And now a word about art: Design Miami exists but for the grace of its big sister Art Basel Miami Beach, which predates the furniture fair by four years, and in whose economic tailwind the designers and design retailers here are generally flying. When it began, Design Miami was right in the backyard of the Design District; in years since, it's been moved to a tent just opposite the convention center, for the express purpose of being closer to the commercial action.
Yet the two sibling fairs remain somewhat estranged. Jim Olson, FAIA, the founding partner of Seattle-based firm Olson Kundig Architects, is one of the architects who spoke enthusiastically about what was going on across the road. "My wife is here with me, we’re gonna take the weekend and just look at art," said Olson, whose preoccupation with art as well as design prompted the title of his 2013 monograph, Art in Architecture. "You go into a place like Basel and every now and again I find I just zoom on something." From time to time, critics and practitioners at design functions would talk about migrating over to Basel to see what was what. But by late Thursday, few had found the time. To risk something like disciplinary vanity, there is something slightly more, well, appetizing about the design world as it presents itself in Miami, as opposed to the art world here. At an event for the now one-year-old, Herzog & de Meuron-designed Pérez Art Museum, director Thom Collins made special note in his remarks of the hoopla surrounding Miley Cyrus' controversial performance at a party here hosted by gallerist Jeffrey Deitch the night before. "Tonight we honor the real artists," he said, reminder of how artists and curators at Basel must contend with the constant media spectacle that accompanies the art fair. Design Miami? Not so much.

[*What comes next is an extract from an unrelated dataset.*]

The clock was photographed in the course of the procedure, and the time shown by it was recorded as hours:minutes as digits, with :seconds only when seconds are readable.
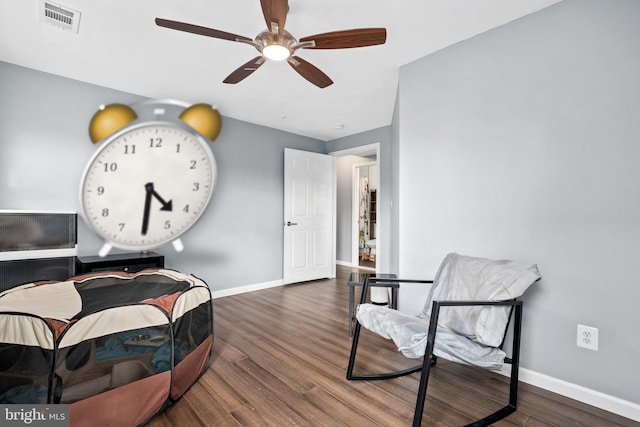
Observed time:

Early Thursday afternoon, designers Piero Lissoni, Ron Arad, and furniture-company chief Patrizia Moroso gathered at Ironside, a creative venue on Miami's Upper Eastside. Attendance was strong, but hardly crushing, and the trio talked chatted casually and candidly. Three quarters of the way through, Arad made an announcement: he had just designed a new mattress. It's name? "Patrizia," he said. Ms. Moroso had never seen it before, had heard nothing about it, but agreed on the spot (pending the necessary logistics, of course) to produce it. Away from the celebrity collectors and the big-money Basel art tourist, it was the kind of moment that perhaps only the design world could engender.